2015-05-21 13:12:10 UTC

Permalink

Post by Jerome Kieffer
On Thu, 21 May 2015 07:59:35 -0400

Post by Andreas Kloeckner

Hand-writing a kernel is probably still your best option. Just map the
non-reduction axes to the grid/thread block axes, and write a for loop
to do the summation.

Won't you win by having 1 workgroup (sorry it is the OpenCL name, can't remember the CUDA one)
doing a partial parallel reduction ?
i.e. 1 workgroup = 32 threads
32x( read + add) to shared memory as much as needed for the dimension of the gpuarray
Parallel reducton within the shared memory (even without barrier as we are in a warp)

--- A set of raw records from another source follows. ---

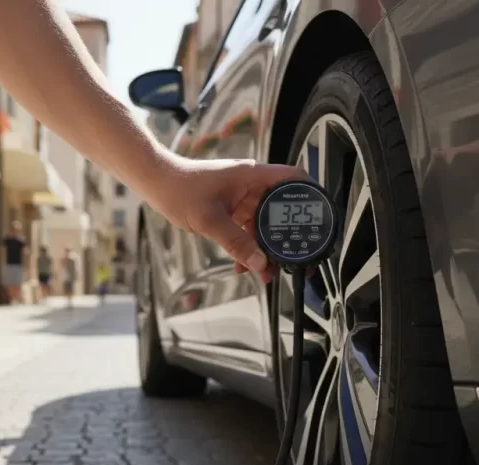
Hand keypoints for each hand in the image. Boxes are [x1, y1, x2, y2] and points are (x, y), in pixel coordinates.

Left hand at [151, 157, 309, 283]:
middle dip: (287, 237)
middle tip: (294, 260)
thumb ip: (235, 242)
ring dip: (266, 248)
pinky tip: (244, 266)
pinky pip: (249, 230)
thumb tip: (259, 263)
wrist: (157, 184)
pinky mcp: (233, 209)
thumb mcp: (209, 219)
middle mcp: (253, 185)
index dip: (312, 196)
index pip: (294, 180)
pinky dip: (249, 248)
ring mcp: (243, 198)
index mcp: (254, 177)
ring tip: (267, 272)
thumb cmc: (180, 189)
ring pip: (265, 225)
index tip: (321, 218)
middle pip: (282, 210)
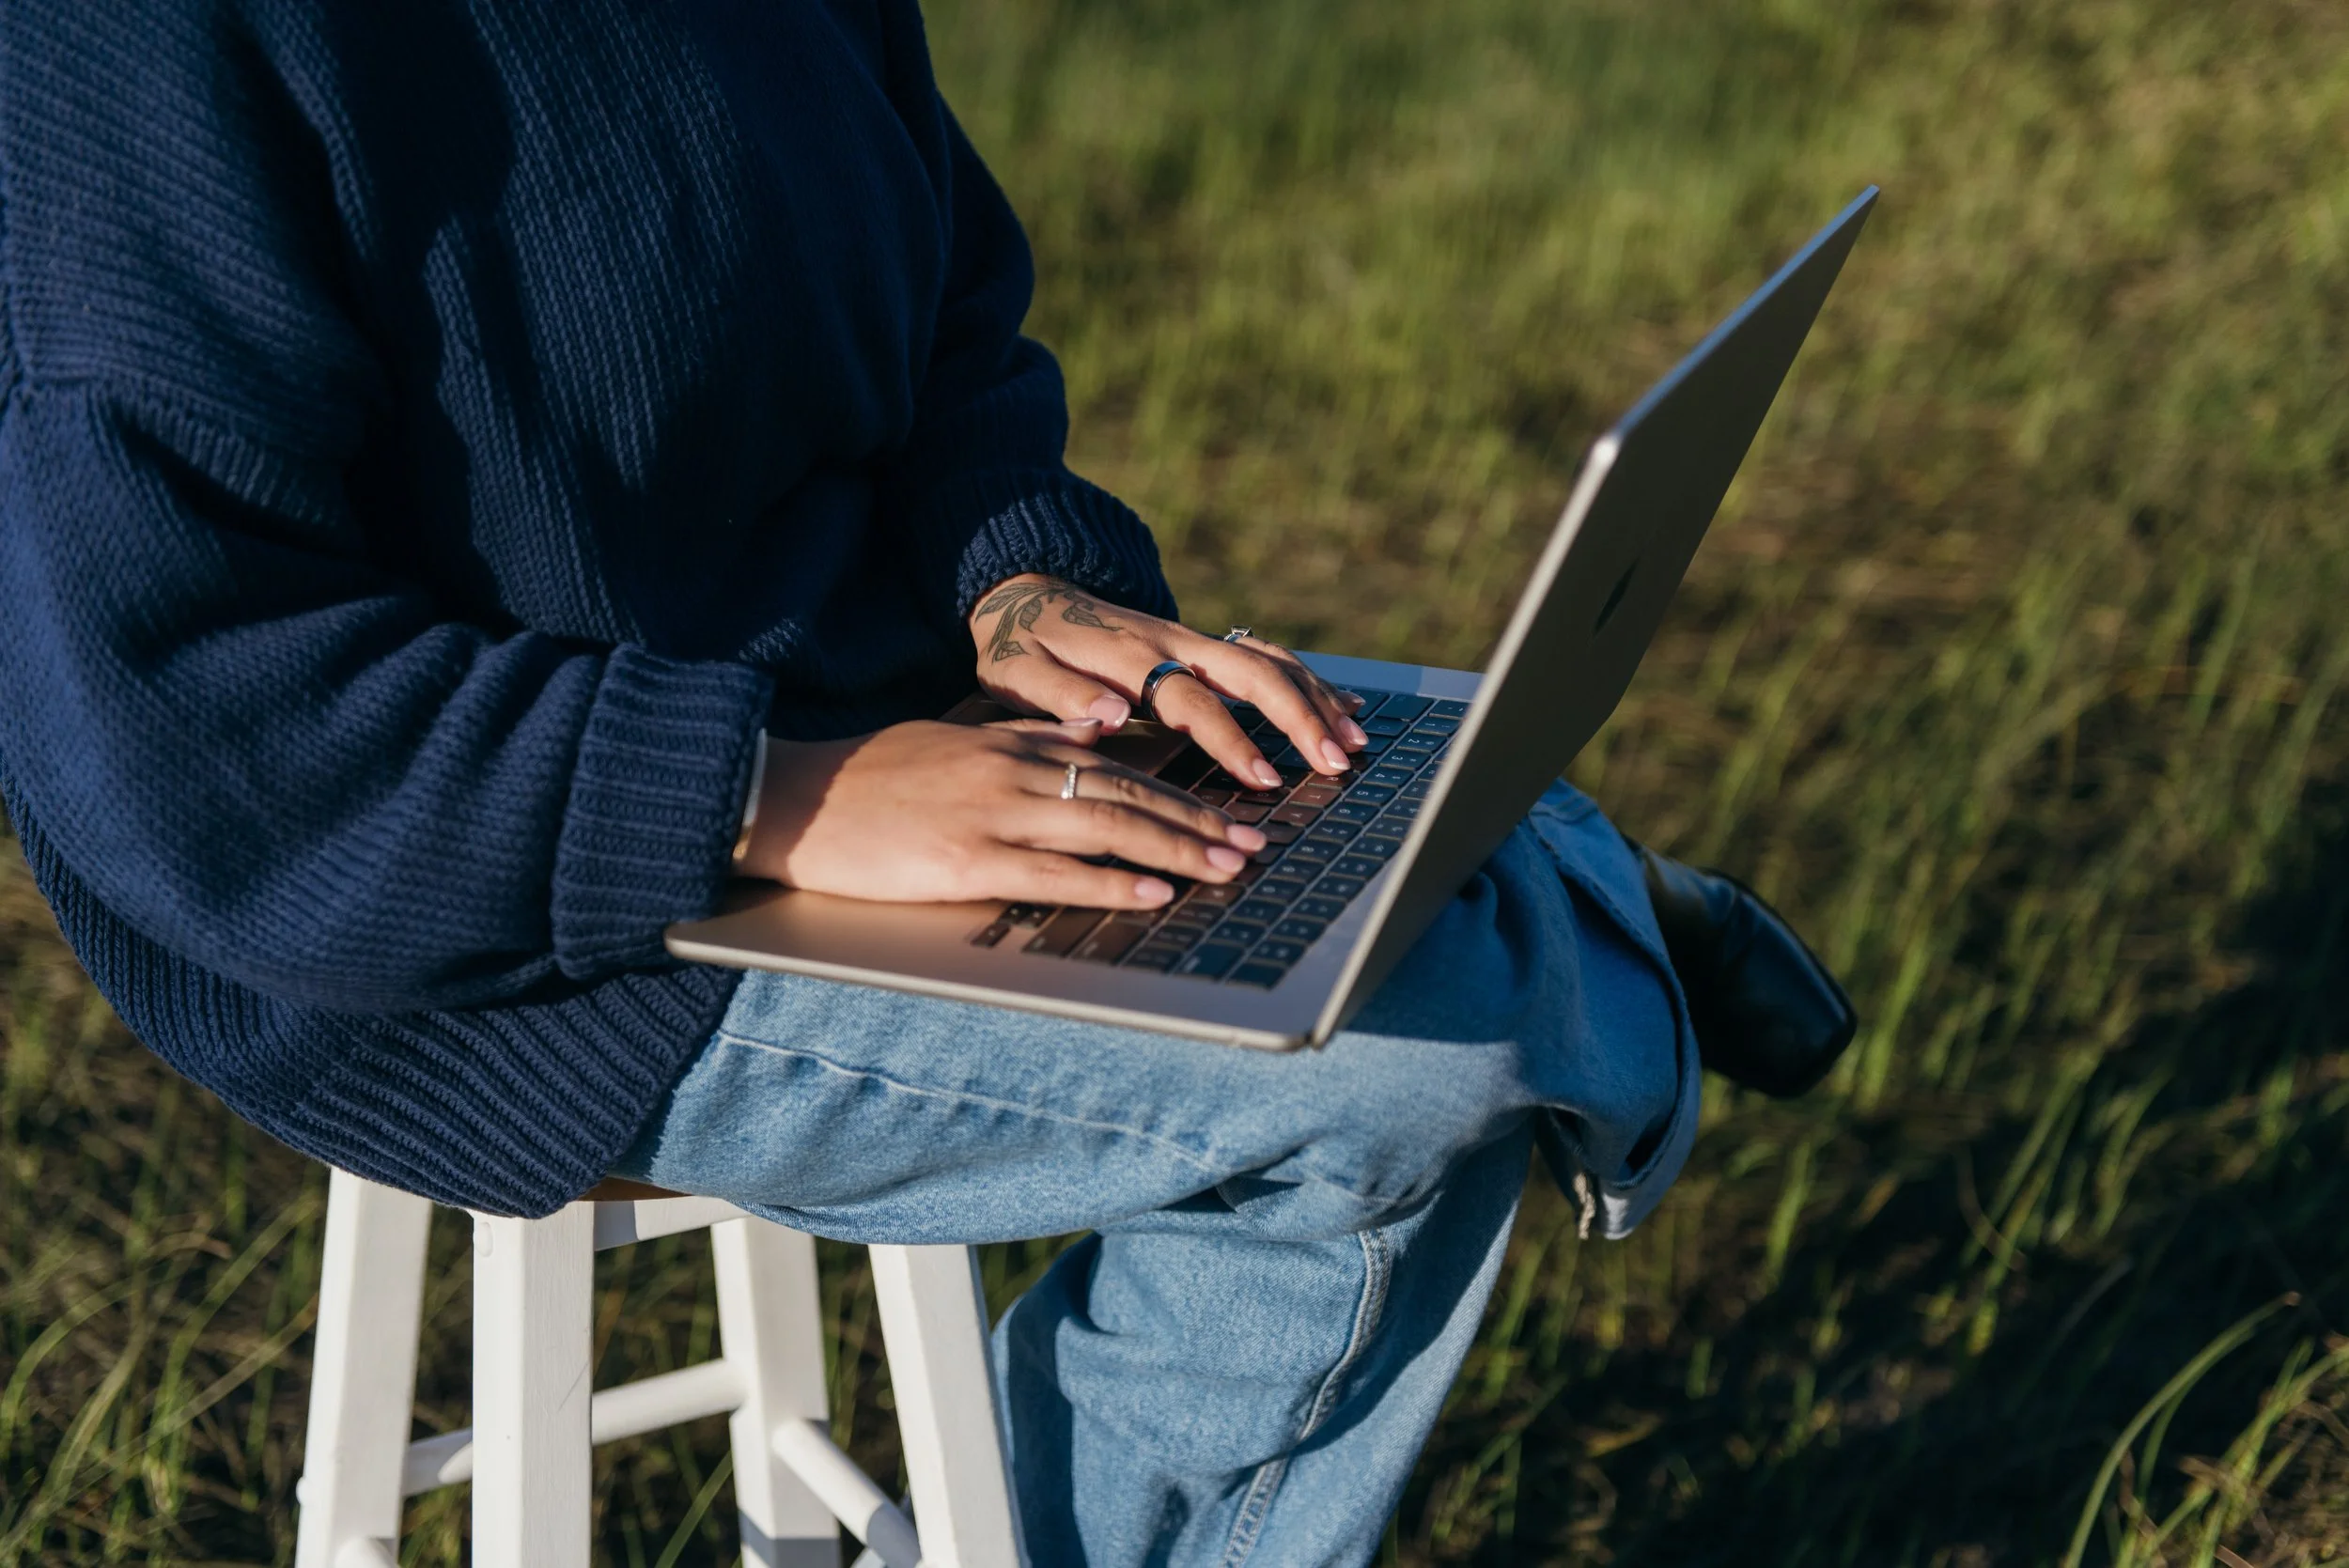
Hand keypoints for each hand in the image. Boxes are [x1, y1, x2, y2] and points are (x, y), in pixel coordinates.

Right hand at [738, 717, 1269, 909]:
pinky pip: (1054, 874)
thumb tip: (1096, 731)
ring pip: (1106, 828)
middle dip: (1200, 821)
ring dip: (1177, 849)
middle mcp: (1013, 771)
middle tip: (1256, 844)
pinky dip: (1109, 883)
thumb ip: (1028, 734)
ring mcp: (992, 815)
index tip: (1228, 809)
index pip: (1117, 766)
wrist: (793, 797)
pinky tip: (1152, 894)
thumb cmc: (870, 777)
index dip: (1180, 788)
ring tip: (1229, 867)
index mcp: (1012, 744)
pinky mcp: (965, 861)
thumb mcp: (956, 738)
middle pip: (1129, 794)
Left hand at [968, 574, 1368, 789]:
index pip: (1191, 700)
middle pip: (1251, 672)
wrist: (1023, 594)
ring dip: (1316, 698)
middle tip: (1335, 763)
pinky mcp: (1200, 644)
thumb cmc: (1017, 646)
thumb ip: (1058, 695)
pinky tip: (1342, 706)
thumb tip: (1110, 718)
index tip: (1264, 778)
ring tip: (1355, 741)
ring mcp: (1191, 639)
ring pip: (1269, 661)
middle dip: (1300, 718)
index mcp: (1128, 656)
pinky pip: (1265, 656)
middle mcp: (1171, 642)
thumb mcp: (1015, 672)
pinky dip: (1308, 680)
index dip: (1230, 739)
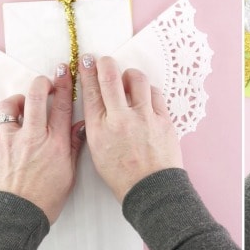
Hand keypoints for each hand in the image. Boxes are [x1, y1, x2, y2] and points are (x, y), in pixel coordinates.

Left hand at [0, 66, 83, 223]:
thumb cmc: (44, 200)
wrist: (14, 219)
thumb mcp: (69, 175)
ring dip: (19, 99)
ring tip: (24, 104)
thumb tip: (81, 125)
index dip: (65, 84)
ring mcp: (11, 140)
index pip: (62, 105)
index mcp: (55, 143)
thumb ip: (74, 146)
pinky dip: (5, 118)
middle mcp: (33, 137)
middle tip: (47, 80)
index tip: (65, 71)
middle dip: (42, 82)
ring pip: (11, 105)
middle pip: (36, 96)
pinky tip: (11, 122)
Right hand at [79, 55, 182, 202]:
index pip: (90, 91)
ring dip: (130, 75)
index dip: (87, 71)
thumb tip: (98, 102)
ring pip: (136, 79)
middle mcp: (119, 119)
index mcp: (99, 130)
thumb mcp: (97, 152)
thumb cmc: (122, 174)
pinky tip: (145, 95)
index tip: (87, 61)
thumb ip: (96, 125)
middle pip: (110, 77)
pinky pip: (155, 92)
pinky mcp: (162, 118)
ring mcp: (143, 117)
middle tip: (104, 59)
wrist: (150, 189)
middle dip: (105, 63)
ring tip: (128, 79)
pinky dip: (148, 90)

I'd say that depends on the shape of the array, or, specifically, on
whether your other axes are big enough to fill the GPU. If they are,
then parallel reduction is not a winner, since it's not
work-efficient. (Work = n, span = log(n)) On the other hand, if you're
hurting to fill the machine, then it might be worth considering.

Andreas